En effet, l’histoire dit que lors de la fête de Yennayer, une mystérieuse vieille femme, chétive, d’une laideur effrayante, fait la tournée des maisons pour récolter la nourriture préparée durant la journée. Avec un couteau à la main, cette femme appelée El-Fetacha (l’inspectrice) arrive tard dans la soirée et tente de prendre la nourriture des ventres des enfants, notamment ceux qui ont trop mangé. Pour les protéger, leurs parents posent tout ce qui a été préparé sur un récipient en argile qui a pour support une grande pierre appelée letafa.
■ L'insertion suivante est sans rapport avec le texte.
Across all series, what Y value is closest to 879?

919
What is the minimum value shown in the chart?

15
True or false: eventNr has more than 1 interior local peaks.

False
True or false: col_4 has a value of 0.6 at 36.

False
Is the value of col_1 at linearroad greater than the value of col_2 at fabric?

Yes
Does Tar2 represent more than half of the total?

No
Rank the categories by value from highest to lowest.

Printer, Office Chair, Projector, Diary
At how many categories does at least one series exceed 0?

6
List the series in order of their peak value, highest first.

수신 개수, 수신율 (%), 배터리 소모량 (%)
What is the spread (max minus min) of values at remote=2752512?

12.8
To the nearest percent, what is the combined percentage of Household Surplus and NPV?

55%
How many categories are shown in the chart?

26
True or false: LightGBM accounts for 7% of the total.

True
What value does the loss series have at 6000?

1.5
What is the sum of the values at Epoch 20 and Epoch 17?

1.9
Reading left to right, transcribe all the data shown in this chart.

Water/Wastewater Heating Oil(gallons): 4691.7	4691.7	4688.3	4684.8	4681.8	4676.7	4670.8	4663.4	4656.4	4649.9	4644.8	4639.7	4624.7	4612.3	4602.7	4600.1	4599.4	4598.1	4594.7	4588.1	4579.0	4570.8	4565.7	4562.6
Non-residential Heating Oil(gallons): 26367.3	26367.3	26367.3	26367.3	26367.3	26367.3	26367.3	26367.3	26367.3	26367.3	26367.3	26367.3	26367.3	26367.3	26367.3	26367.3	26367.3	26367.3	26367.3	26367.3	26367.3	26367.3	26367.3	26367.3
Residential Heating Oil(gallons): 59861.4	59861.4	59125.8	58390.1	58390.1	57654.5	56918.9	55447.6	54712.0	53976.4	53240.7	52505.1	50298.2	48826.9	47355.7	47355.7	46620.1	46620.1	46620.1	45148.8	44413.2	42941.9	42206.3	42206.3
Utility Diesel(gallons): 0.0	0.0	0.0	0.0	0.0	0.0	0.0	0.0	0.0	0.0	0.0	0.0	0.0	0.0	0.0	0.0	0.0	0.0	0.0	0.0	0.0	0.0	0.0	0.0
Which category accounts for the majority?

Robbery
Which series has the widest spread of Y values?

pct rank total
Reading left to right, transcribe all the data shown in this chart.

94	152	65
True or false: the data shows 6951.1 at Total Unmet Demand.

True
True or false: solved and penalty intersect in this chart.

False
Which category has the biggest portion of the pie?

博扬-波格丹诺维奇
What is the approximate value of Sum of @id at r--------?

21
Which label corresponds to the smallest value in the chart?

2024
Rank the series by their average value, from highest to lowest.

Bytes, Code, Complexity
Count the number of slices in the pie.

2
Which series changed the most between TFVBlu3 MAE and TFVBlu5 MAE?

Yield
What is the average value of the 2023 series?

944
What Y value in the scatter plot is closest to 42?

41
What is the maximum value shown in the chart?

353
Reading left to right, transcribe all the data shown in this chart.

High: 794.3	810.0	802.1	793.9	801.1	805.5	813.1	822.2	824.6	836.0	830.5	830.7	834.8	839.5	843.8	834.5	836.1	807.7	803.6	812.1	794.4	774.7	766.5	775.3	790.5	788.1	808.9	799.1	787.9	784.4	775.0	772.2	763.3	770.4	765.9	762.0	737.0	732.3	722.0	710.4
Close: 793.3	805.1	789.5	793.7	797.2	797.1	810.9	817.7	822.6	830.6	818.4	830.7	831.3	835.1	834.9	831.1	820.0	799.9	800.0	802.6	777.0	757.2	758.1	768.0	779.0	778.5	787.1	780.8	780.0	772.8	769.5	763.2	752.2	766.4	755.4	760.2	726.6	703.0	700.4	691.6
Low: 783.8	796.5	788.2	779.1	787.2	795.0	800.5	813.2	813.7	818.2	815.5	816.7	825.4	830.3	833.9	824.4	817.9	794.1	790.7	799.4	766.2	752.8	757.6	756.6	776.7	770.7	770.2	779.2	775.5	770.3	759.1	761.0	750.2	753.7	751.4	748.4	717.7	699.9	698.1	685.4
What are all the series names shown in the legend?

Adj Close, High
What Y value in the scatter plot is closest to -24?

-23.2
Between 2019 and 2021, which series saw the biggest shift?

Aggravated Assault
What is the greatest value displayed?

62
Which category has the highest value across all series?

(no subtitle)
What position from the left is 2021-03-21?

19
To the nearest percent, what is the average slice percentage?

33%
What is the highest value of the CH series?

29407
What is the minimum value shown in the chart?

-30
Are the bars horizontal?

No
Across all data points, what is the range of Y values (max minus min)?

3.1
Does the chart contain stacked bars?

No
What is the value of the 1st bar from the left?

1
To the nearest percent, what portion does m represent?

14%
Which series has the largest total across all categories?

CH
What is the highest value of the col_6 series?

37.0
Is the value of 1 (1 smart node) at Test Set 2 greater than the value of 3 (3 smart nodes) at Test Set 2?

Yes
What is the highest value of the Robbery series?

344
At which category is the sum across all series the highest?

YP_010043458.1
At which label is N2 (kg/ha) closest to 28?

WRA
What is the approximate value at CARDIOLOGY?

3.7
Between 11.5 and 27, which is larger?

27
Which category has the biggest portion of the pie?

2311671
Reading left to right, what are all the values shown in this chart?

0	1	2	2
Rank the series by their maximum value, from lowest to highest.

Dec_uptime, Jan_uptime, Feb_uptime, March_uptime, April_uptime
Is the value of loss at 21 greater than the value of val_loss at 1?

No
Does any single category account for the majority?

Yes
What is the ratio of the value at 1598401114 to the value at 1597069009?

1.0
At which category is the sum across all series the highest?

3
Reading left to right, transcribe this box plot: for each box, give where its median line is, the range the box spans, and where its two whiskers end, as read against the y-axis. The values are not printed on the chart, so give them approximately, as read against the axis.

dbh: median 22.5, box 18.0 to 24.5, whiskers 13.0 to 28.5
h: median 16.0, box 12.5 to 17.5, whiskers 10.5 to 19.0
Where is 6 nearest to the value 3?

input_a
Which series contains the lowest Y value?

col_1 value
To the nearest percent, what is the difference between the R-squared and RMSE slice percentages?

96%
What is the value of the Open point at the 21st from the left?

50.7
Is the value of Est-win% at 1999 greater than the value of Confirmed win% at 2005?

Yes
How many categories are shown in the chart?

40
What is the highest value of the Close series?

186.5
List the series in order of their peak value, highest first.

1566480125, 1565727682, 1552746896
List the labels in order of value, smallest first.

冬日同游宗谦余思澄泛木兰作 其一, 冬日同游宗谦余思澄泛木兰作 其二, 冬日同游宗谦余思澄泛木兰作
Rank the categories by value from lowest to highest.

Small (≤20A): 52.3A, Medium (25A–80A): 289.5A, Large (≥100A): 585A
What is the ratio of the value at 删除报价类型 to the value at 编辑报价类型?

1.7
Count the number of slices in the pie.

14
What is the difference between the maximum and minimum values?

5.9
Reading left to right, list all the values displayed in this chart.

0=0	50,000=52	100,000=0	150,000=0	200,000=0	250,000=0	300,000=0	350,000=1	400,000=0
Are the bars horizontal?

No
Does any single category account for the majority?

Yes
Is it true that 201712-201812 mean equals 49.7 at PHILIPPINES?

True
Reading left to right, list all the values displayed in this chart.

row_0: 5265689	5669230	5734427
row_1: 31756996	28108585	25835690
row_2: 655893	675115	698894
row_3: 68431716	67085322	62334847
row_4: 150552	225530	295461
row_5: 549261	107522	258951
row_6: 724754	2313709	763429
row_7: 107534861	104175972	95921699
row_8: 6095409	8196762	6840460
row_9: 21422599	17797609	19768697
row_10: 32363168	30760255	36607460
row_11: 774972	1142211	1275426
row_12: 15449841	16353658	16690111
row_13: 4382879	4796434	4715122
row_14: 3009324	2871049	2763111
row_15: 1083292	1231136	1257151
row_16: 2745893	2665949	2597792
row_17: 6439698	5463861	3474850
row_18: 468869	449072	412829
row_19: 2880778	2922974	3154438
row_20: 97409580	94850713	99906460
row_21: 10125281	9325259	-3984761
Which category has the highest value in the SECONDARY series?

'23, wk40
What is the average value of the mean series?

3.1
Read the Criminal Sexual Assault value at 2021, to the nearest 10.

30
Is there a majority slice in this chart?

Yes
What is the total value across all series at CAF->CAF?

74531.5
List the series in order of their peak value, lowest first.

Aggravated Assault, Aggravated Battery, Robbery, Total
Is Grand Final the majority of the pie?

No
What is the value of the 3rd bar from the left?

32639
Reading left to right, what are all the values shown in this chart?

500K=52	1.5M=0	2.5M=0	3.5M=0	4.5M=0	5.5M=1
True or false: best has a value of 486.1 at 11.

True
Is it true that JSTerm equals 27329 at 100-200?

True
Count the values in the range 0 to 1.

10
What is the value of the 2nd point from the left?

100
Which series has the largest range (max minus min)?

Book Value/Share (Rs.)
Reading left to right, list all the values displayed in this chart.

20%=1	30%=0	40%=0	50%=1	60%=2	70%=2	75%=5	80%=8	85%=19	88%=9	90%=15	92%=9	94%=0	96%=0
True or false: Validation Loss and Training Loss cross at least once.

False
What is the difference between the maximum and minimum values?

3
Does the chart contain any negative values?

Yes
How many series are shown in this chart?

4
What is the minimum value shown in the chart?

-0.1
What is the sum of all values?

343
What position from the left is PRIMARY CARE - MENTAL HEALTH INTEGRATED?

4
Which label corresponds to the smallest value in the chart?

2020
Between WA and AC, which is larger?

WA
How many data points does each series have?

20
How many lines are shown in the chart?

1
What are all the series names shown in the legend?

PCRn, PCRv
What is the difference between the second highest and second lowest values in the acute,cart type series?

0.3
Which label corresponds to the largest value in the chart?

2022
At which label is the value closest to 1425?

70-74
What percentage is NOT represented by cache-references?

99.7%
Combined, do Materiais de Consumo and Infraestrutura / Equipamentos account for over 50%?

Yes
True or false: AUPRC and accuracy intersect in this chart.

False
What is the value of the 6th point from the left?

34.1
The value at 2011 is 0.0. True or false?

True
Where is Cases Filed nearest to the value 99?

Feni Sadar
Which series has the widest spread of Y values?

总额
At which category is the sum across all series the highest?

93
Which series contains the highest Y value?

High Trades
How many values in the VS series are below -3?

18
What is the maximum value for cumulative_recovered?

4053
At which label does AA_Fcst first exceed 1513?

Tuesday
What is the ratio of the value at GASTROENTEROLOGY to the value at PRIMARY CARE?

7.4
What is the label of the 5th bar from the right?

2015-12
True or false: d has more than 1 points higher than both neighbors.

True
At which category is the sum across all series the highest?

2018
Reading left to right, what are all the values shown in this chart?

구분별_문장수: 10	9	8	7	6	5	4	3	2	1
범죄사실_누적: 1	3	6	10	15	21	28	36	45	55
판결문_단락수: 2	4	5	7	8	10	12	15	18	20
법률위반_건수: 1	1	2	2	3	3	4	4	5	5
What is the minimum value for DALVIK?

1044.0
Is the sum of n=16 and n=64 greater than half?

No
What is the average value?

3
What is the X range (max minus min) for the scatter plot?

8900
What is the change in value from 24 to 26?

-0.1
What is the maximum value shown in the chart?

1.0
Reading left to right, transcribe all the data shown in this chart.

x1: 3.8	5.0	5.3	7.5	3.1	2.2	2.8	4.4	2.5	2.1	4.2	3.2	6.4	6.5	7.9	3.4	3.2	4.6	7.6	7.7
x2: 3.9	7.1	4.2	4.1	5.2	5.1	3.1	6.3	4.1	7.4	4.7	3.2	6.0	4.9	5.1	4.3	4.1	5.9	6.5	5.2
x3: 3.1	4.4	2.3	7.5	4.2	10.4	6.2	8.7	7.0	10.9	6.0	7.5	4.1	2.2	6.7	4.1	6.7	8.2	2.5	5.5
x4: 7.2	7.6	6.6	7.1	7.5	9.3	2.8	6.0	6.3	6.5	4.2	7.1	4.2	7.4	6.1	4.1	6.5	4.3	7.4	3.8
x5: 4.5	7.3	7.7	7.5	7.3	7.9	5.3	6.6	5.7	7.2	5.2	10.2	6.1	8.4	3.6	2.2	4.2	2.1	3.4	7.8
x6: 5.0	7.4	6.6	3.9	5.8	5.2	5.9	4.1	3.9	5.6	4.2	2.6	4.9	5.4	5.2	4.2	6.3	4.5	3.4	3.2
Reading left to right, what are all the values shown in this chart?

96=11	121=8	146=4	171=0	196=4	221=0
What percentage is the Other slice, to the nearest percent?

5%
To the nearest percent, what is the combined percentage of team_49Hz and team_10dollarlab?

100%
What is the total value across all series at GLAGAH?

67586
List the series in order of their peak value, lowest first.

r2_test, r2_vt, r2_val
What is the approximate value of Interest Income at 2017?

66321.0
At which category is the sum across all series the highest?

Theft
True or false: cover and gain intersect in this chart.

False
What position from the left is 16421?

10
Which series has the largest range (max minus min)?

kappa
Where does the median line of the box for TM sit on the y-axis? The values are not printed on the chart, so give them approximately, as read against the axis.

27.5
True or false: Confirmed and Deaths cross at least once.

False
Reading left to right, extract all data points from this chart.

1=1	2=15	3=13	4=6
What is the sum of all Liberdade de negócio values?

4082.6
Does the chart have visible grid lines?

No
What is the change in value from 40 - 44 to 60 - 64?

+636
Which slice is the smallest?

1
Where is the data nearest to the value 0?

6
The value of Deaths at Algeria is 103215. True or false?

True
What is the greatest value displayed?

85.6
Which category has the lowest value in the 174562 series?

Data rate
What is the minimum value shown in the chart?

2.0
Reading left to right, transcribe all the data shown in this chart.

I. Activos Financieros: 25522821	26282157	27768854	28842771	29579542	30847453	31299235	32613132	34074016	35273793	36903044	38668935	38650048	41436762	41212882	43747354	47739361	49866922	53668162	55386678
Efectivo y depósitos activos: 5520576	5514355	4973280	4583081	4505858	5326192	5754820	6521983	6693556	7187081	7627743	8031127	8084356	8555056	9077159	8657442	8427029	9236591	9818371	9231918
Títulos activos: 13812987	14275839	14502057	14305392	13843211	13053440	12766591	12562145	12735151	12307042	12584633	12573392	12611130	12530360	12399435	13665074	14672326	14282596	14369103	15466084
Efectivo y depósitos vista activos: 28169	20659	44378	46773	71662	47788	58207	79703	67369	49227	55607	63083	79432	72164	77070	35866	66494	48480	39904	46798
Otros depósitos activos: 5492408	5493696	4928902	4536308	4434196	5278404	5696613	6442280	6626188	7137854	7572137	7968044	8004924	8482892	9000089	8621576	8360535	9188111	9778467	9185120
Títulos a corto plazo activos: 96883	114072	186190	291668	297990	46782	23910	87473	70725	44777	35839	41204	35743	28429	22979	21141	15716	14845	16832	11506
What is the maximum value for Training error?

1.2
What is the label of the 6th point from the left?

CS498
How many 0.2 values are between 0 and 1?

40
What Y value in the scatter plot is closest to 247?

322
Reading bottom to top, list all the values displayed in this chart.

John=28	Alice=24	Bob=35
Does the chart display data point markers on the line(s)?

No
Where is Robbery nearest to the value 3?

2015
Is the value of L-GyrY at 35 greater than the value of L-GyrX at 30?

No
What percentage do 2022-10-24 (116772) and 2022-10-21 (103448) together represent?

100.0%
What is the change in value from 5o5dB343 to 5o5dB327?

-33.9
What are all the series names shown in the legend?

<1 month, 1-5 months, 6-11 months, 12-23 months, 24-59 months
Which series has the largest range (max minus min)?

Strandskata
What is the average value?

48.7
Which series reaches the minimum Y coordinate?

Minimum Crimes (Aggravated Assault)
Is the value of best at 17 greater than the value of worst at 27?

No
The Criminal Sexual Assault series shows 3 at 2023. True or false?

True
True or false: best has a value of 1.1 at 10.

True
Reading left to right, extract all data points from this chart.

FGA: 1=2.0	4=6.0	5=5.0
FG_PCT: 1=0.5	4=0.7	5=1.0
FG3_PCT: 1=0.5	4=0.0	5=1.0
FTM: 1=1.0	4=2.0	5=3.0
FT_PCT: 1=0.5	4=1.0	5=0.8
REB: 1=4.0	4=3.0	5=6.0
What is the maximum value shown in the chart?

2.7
Les parents leur font croire que cette méchante femme sera attirée par la nourriture posée sur letafa et elle les épargnera dès qu’elle aura rempli son ventre. “Je me souviens bien de ce mythe que ma mère nous racontait chaque soir de Yennar, et je me souviens aussi de la peur qui nous envahissait mes frères et moi avant de nous coucher”, dira Amor. Et d’ajouter : “Je pense à cette époque-là avec beaucoup de tendresse, surtout quand je vois que les temps ont réellement changé et rares sont les gens qui célèbrent Yennar à El-Milia”, dira notre interlocuteur sur un air triste.